One thing that I can't streamline is running errands.  I know a lot of people rely on amazon prime + subscribe and save to cover this need, but I can't really predict when I'll need the things I buy on the regular (or I could, but I'm too lazy), so trips to Target and the grocery store remain a necessity.

One thing I am a bit intrigued by is the Dollar Shave Club.  I remember seeing on Oprah (I think it was Oprah--a talk show of some kind, anyway), a woman who said she replaced her razor every six months--maybe.  I'm fully guilty of that as well, especially now that I've had laser hair removal on my legs and underarms (saves time!).  I still need to do some maintenance, and so I reach for my year old Mach 3, and wonder why it doesn't do the job as well as I'd like.

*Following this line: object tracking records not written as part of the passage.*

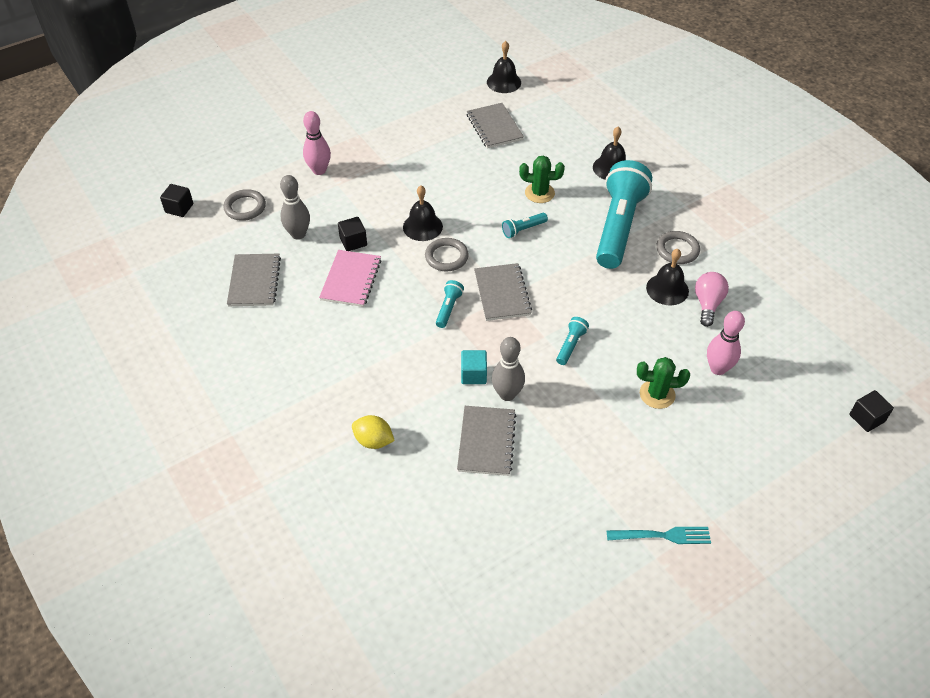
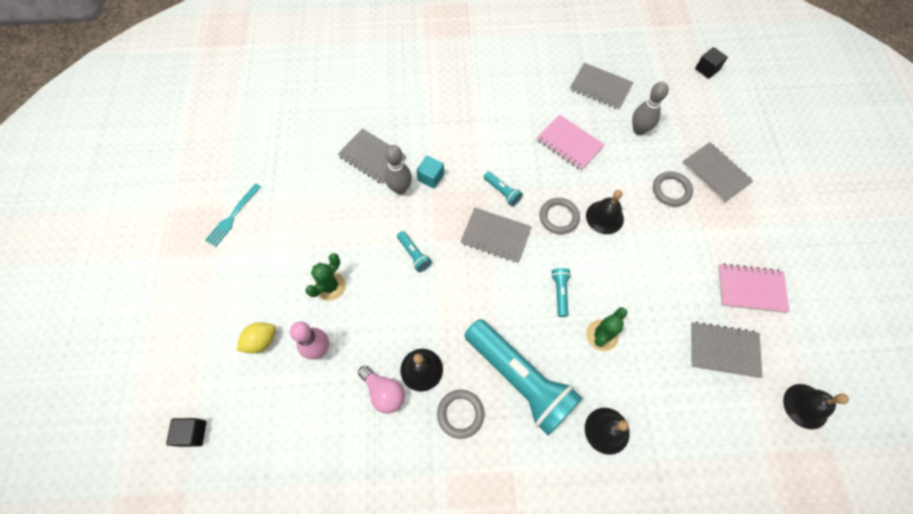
camera: 120 degrees right, 15 degrees up
grey ring [223,189,266,221] -> grey ring moved to [653,171,693,207]
pink bowling pin [303,111,331,175] -> grey notebook [682,142,753,203]
black cube [338,217,367,251] -> none
yellow lemon [352,415,395,449] -> yellow lemon moved to [236,322,275,354]
none -> pink notebook [718,263,789,313]

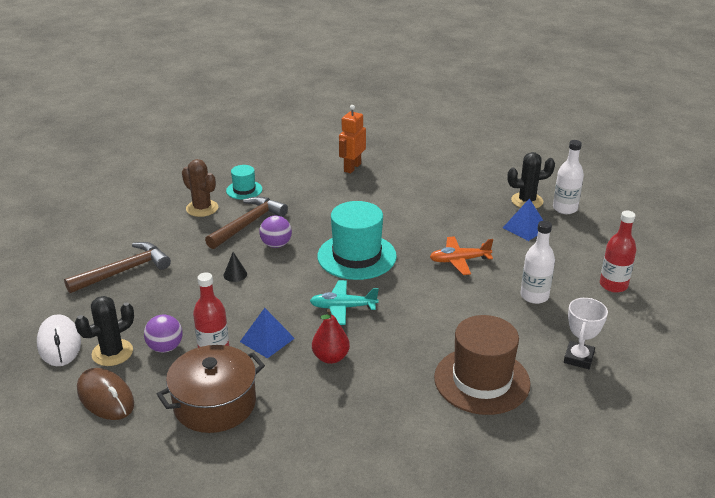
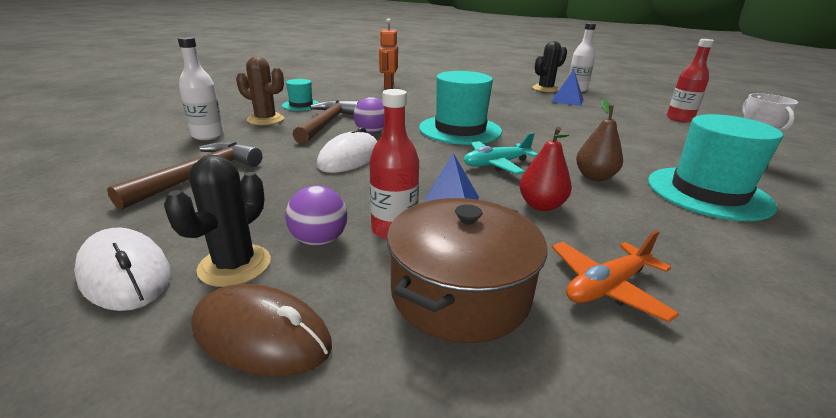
camera: 25 degrees left, 5 degrees down
black cone [223,252,247,282] -> white mouse [317,127,377,173]
orange plane [430,236,493,275] -> orange plane moved to [552,230,679,322]
brown hat [434,315,531,415] -> turquoise hat [648,114,783,221]
white bottle [520,221,555,304] -> white bottle moved to [178,37,224,140]
none -> brown pear [576,99,623,181]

I would never become a member of something like Birchbox (cause I don't really wear makeup), or any kind of fruit of the month club, but I am intrigued by the notion of having things I like or need sent to my house on a monthly basis without me having to think about it.  I find it comforting.  I also like the fact that dollar shave club's basic razor actually costs a dollar, AND it's not pink.

Has anyone tried a service like this?  How do you save money and time on daily tasks?